## WHAT YOU NEED TO DO
Transcribe word for word the lines below from the line with "1: (795, 203, 0.60)" through the line with "19: (486, 483, 0.55)", ends included.

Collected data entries
--------------------

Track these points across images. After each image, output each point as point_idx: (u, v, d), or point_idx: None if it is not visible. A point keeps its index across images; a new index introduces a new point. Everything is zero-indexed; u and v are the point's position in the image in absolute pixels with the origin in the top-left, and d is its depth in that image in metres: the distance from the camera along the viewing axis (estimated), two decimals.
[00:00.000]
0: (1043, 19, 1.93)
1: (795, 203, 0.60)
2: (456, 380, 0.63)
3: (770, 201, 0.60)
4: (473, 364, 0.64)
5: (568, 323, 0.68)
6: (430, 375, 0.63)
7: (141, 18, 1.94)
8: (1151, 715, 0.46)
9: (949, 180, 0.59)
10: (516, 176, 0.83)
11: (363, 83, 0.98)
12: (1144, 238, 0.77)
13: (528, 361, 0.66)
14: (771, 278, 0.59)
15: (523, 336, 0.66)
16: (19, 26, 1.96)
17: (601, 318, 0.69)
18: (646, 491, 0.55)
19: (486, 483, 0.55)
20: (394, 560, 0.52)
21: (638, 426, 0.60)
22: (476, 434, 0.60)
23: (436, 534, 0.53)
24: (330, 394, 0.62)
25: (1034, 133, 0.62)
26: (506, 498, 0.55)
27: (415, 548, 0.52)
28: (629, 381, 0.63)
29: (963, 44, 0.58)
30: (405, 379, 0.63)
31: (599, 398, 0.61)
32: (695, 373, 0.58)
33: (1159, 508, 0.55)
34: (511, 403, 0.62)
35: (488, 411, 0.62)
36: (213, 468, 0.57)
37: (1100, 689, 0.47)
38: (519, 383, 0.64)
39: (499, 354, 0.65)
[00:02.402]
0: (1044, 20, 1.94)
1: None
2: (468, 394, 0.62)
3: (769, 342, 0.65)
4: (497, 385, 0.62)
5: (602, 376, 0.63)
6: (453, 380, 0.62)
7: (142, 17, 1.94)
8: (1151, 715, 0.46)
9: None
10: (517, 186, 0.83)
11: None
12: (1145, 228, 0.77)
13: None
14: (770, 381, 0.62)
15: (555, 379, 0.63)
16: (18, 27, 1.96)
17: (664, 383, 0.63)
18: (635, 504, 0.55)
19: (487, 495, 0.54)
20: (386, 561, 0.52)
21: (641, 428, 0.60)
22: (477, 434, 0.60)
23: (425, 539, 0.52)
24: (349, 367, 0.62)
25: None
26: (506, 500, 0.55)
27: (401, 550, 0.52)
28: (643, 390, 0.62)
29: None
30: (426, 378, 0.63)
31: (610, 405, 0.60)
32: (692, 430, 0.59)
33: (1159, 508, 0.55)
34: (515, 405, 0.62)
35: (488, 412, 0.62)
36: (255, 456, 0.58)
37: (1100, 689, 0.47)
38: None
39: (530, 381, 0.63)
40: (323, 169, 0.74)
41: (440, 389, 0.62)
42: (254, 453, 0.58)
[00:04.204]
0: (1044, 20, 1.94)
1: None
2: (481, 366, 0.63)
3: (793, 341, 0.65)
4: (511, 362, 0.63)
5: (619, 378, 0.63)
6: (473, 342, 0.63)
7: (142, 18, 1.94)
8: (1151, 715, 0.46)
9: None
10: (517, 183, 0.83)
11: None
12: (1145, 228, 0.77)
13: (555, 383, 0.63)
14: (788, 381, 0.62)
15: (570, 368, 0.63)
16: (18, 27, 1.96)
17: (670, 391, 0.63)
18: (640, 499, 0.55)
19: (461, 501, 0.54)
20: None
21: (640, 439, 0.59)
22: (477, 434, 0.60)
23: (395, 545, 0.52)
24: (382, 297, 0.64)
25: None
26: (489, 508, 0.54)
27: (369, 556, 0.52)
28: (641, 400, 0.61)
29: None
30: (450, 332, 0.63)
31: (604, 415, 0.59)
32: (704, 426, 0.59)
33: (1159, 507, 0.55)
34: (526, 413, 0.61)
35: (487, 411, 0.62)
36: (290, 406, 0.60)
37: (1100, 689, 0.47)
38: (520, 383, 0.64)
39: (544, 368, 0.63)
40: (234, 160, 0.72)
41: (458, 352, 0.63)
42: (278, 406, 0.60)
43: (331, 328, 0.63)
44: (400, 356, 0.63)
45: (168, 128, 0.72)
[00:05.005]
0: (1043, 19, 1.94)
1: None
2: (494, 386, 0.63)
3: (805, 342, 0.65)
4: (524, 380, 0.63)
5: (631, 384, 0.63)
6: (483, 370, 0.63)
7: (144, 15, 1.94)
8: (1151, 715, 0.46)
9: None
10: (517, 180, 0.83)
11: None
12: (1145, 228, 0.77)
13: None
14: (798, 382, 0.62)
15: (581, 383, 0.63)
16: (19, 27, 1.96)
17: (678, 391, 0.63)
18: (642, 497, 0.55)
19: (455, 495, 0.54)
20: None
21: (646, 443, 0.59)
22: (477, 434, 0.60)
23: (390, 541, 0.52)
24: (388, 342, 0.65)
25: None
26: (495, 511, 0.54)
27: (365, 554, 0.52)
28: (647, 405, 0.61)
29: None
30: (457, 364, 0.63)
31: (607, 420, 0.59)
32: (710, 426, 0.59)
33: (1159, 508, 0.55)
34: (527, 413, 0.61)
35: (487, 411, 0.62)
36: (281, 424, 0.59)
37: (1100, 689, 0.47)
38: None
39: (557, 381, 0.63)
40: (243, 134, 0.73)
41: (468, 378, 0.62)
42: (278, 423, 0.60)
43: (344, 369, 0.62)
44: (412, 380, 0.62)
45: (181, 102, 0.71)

--------------------

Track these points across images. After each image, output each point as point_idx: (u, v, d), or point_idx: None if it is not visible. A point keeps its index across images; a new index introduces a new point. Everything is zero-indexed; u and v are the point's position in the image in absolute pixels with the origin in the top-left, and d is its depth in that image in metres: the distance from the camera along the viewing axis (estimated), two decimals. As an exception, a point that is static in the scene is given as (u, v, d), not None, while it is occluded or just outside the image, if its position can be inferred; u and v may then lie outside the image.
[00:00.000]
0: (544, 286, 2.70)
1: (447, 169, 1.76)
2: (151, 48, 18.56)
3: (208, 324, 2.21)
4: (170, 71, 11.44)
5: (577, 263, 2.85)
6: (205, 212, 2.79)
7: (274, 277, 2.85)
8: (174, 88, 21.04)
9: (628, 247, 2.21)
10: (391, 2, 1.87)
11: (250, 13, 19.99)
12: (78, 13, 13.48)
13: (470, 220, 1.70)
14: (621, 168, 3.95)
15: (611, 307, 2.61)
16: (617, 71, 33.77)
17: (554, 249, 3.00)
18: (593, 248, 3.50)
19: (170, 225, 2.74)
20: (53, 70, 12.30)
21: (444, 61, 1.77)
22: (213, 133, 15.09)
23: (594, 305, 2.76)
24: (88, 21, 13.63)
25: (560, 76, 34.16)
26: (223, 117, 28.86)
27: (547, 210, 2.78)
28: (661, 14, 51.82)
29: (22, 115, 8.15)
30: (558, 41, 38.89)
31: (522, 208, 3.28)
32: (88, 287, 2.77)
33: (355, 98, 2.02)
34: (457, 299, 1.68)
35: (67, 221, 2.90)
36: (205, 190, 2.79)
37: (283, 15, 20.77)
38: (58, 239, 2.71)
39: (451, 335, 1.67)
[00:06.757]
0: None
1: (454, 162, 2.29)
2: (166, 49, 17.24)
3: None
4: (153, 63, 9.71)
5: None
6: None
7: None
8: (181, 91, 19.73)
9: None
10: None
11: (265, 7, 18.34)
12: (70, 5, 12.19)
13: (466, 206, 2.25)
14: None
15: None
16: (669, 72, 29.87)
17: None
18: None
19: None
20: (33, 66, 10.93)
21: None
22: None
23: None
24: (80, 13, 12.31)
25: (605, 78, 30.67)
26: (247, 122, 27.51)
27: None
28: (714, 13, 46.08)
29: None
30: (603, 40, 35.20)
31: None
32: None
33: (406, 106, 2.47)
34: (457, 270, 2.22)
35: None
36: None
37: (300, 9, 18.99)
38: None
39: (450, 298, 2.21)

--------------------

## SOLUTION FOR THIS EXERCISE
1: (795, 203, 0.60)
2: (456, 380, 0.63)
3: (770, 201, 0.60)
4: (473, 364, 0.64)
5: (568, 323, 0.68)
6: (430, 375, 0.63)
7: (141, 18, 1.94)
8: (1151, 715, 0.46)
9: (949, 180, 0.59)
10: (516, 176, 0.83)
11: (363, 83, 0.98)
12: (1144, 238, 0.77)
13: (528, 361, 0.66)
14: (771, 278, 0.59)
15: (523, 336, 0.66)
16: (19, 26, 1.96)
17: (601, 318, 0.69)
18: (646, 491, 0.55)
19: (486, 483, 0.55)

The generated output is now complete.